When presented a series of statements, four truths and four myths, and asked if each was believable, more than half of the respondents in every case choose not to believe the statement. The true statements, however, were shown to be more believable than those that were false.
‘For years the recycling industry has fought back against common public misperceptions about the value of recycling,’ comments ISRI’s president Robin Wiener. ‘The data from this polls shows that we have been successful in combatting those myths.’
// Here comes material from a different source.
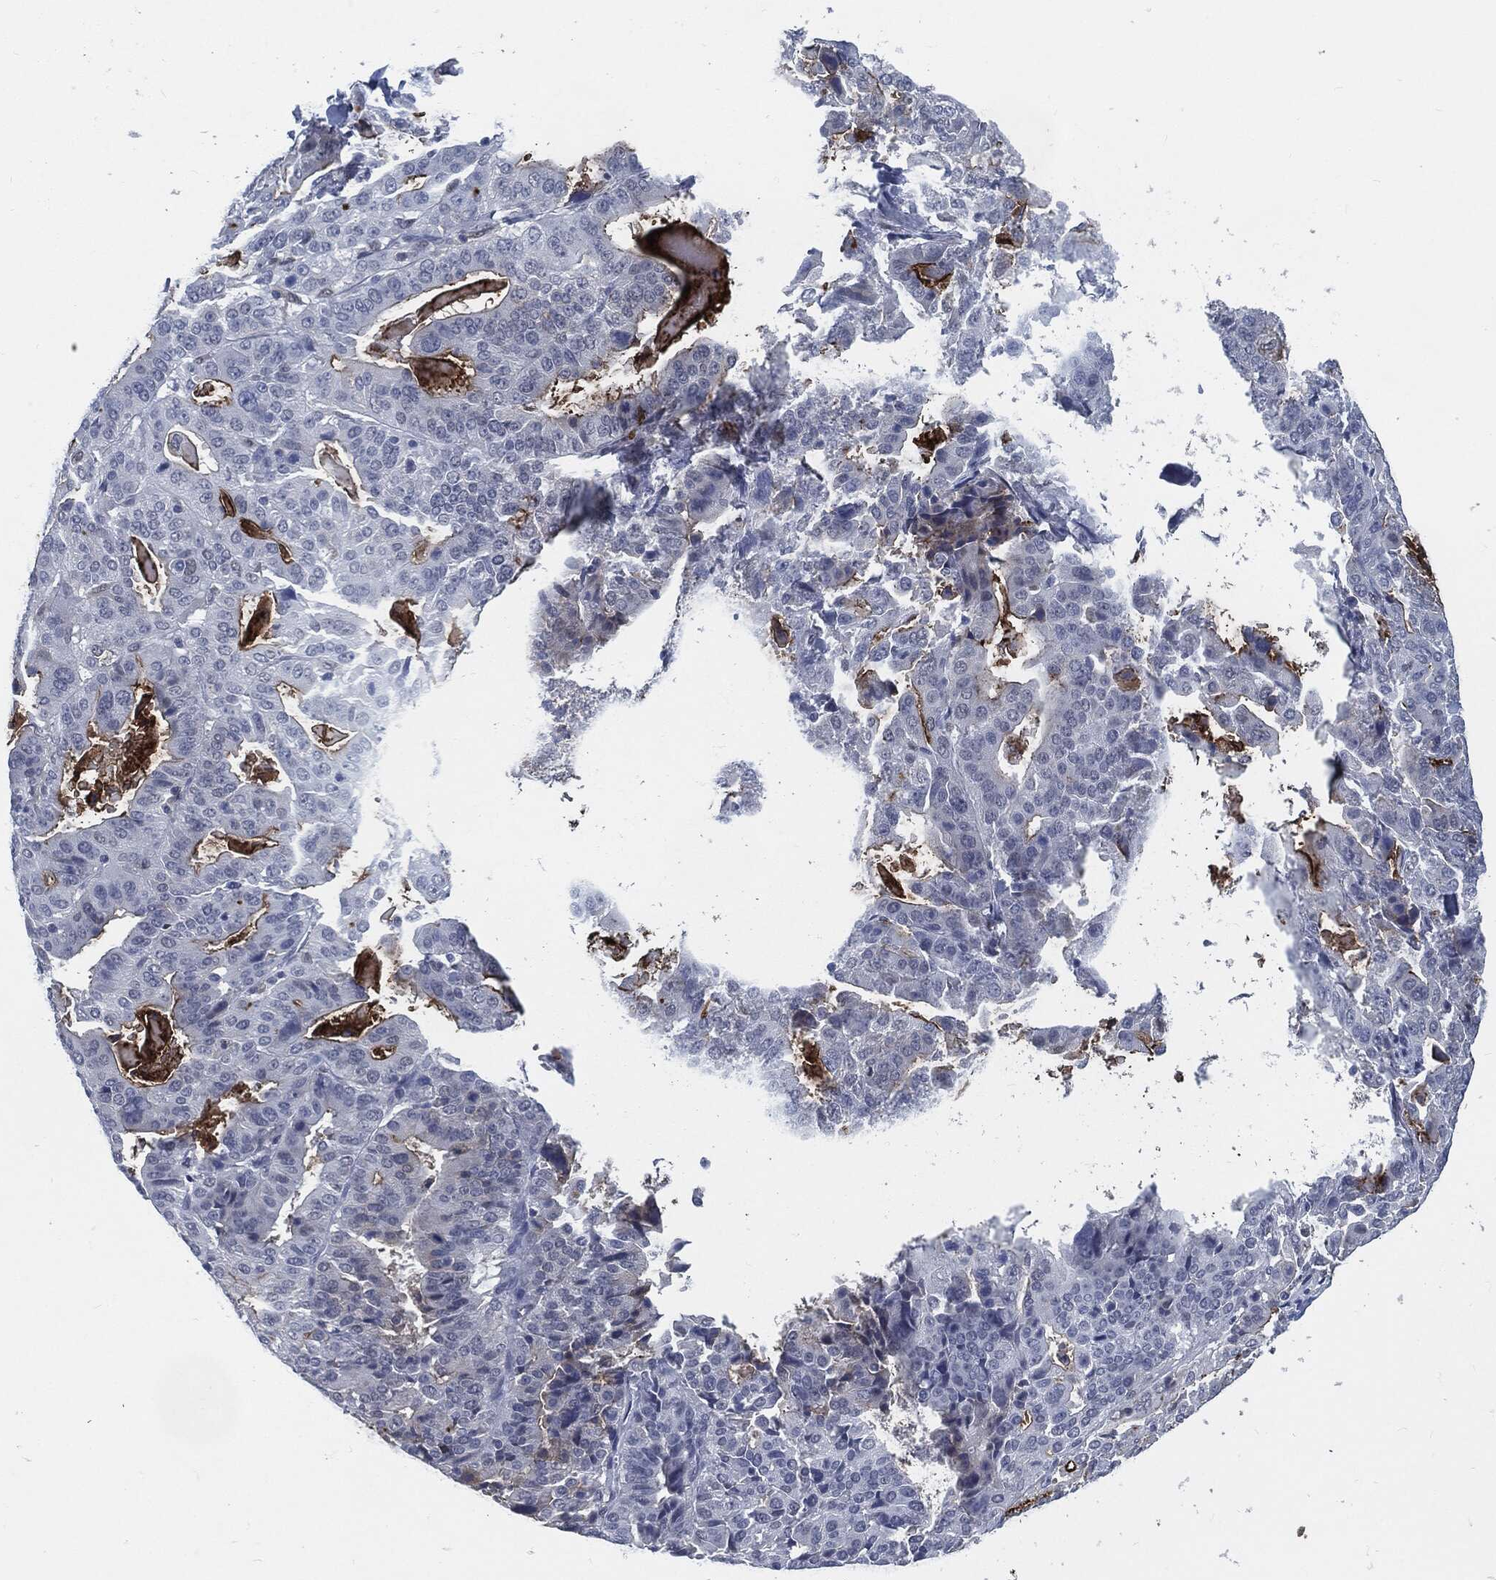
{"staining": {"intensity": "strong", "quantity": "<25%", "location": "cytoplasmic/membranous"}, "tissue": "stomach cancer", "cell_type": "Tumor cells", "image_type": "cancer", "snomed": [{"axis": "morphology", "description": "Adenocarcinoma, NOS"}, {"axis": "topography", "description": "Stomach"}], "caption": "Protein analysis of stomach cancer tissue displays strong cytoplasmic/membranous positivity in about <25% of tumor cells.", "gene": "PROM1", "patient": {"sex": "male", "age": 48}}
According to Wiener, the suvey also shows that much more work needs to be done to educate the public on the economic and environmental benefits recycling offers, as well as how recycling ‘has evolved as an industry’.
About the survey
Respondents were provided with eight statements. Four of them were true statements and four were false. For each they were asked if they believed the statement was true.
-Recycling reduces greenhouse gas emissions: 49% believed to be true.
-The US recycling industry is highly technical and sophisticated: 28% believed to be true.
-There are enough materials recycled in the US to meet the production needs of domestic manufacturers: 27% believed to be true.
-The history of recycling dates back as early as the cave man: 19% believed to be true.
-Recyclable material placed in a residential recycling bin is just mixed with trash later anyway: 11% believed to be true.
-A product made of recycled material is of a lesser quality that one made from new, raw materials: 8% believed to be true.
-There are no/little economic benefits to recycling: 7% believed to be true.
-Recycling does not save energy or conserve natural resources: 5% believed to be true.
73% of the respondents believed at least one of the true statements, while 22% believed at least one myth to be true.